▶ Task to complete: Find and copy every line in the records that includes the string "CometBFT".

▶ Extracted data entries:
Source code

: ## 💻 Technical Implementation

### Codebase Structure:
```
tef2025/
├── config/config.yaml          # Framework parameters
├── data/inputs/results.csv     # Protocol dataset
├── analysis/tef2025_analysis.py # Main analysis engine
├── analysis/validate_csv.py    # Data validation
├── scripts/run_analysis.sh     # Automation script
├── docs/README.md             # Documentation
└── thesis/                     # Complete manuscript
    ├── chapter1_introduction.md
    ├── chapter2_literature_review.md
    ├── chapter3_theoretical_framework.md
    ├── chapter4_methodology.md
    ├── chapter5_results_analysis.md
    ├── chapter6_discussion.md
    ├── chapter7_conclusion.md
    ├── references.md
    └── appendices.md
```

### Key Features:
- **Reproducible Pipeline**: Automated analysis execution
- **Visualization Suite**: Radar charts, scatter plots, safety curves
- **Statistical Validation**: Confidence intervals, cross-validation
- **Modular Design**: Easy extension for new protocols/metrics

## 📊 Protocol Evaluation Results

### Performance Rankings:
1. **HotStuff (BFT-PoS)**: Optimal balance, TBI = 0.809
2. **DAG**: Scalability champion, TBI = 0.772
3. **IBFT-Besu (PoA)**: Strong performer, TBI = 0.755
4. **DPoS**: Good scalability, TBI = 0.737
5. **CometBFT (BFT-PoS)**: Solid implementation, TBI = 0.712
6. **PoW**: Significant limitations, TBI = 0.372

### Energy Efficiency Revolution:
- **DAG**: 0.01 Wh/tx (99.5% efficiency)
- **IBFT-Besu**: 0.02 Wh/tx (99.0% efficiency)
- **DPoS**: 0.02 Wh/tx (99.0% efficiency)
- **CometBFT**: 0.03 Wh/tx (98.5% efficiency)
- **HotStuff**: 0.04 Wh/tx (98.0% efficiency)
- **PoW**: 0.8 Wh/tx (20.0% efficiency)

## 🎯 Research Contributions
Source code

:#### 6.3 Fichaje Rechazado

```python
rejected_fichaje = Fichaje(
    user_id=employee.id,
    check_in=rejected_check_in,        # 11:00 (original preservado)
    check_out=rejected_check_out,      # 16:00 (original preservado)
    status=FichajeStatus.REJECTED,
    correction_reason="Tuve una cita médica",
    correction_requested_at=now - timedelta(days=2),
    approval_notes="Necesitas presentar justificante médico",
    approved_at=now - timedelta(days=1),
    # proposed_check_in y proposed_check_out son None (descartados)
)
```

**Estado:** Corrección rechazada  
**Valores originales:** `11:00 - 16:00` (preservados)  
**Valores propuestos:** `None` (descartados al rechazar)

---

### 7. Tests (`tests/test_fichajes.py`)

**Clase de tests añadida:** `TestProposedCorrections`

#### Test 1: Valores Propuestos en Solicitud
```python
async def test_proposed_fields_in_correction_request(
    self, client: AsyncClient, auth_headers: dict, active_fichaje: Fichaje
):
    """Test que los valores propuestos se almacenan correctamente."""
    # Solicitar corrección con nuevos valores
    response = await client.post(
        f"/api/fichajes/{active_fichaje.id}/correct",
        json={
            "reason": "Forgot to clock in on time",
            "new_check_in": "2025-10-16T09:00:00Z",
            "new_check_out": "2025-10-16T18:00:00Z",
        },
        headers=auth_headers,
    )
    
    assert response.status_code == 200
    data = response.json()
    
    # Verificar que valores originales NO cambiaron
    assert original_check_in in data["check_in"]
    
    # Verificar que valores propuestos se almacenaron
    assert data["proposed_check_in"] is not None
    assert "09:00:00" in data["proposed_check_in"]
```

▶ Task result:
5. **CometBFT (BFT-PoS)**: Solid implementation, TBI = 0.712
- **CometBFT**: 0.03 Wh/tx (98.5% efficiency)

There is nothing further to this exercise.